▸ Task inputs:
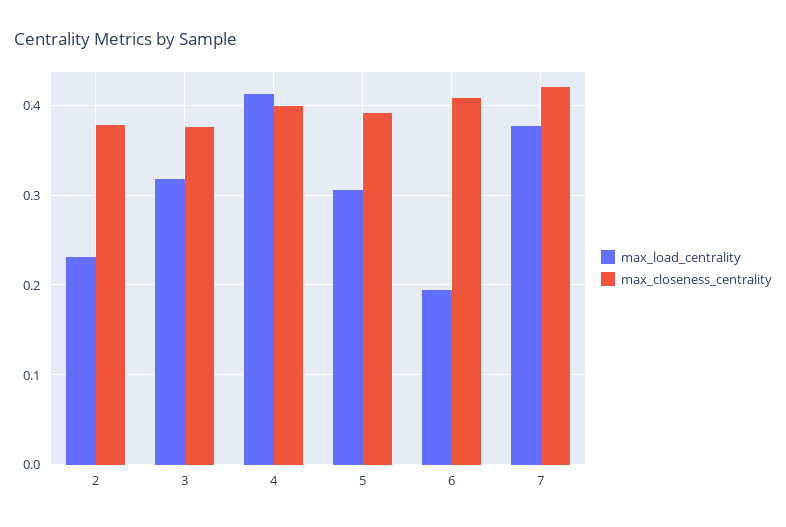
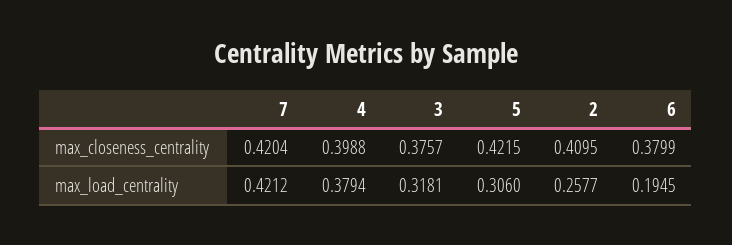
  {
    "max_load_centrality": {
-     "2": 0.23,
+     "2": 0.2577,
      "3": 0.3181,
-     "4": 0.41,
+     "4": 0.3794,
      "5": 0.306,
      "6": 0.1945,
-     "7": 0.38
+     "7": 0.4212
    },
    "max_closeness_centrality": {
-     "2": 0.38,
+     "2": 0.4095,
      "3": 0.3757,
      "4": 0.3988,
-     "5": 0.39,
+     "5": 0.4215,
-     "6": 0.41,
+     "6": 0.3799,
      "7": 0.4204
    }
  }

▸ Exercise goal: Repeat the records above exactly, leaving out any pictures they contain.

▸ Reply to the task:
  {
    "max_load_centrality": {
-     "2": 0.23,
+     "2": 0.2577,
      "3": 0.3181,
-     "4": 0.41,
+     "4": 0.3794,
      "5": 0.306,
      "6": 0.1945,
-     "7": 0.38
+     "7": 0.4212
    },
    "max_closeness_centrality": {
-     "2": 0.38,
+     "2": 0.4095,
      "3": 0.3757,
      "4": 0.3988,
-     "5": 0.39,
+     "5": 0.4215,
-     "6": 0.41,
+     "6": 0.3799,
      "7": 0.4204
    }
  }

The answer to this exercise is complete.